(Collection entries)

--- START ---

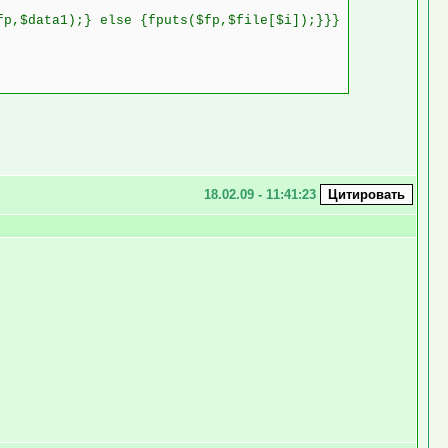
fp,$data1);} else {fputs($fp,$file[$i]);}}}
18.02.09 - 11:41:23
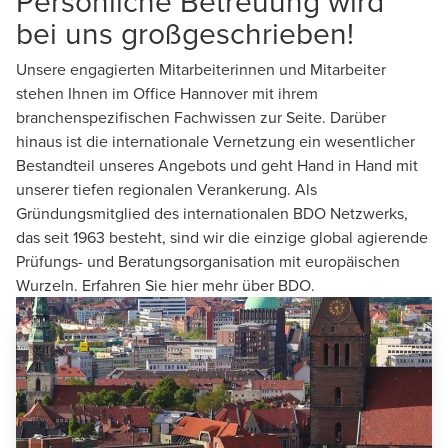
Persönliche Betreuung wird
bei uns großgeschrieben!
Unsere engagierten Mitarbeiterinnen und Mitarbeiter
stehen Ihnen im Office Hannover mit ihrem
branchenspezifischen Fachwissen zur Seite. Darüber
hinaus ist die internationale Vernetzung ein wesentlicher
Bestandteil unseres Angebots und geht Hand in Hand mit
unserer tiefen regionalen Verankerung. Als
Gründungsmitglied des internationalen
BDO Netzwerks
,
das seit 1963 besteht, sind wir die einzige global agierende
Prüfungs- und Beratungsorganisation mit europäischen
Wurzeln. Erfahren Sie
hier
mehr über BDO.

--- END ---
--- START ---

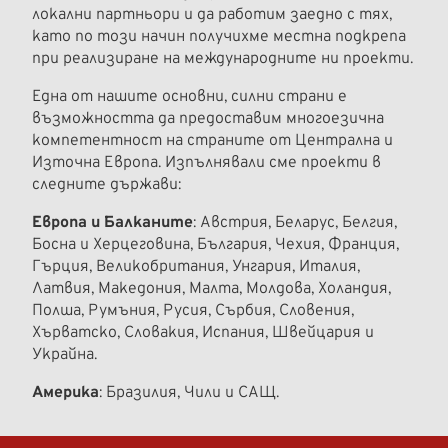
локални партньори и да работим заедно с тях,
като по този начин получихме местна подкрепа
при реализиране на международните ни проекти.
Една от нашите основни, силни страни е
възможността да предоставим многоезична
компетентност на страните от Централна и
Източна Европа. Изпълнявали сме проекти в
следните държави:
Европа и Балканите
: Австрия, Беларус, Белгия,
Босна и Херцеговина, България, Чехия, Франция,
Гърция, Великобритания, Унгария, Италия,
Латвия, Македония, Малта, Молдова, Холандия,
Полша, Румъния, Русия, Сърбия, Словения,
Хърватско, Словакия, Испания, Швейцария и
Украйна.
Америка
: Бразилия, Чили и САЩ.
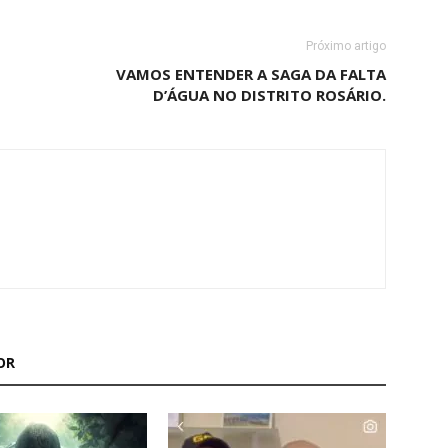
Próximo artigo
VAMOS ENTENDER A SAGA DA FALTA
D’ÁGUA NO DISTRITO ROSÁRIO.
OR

--- END ---

TASK DIRECTIONS: Report the number of lines in the records above that include "Европа", leaving out any other words.

TASK ANSWER: 2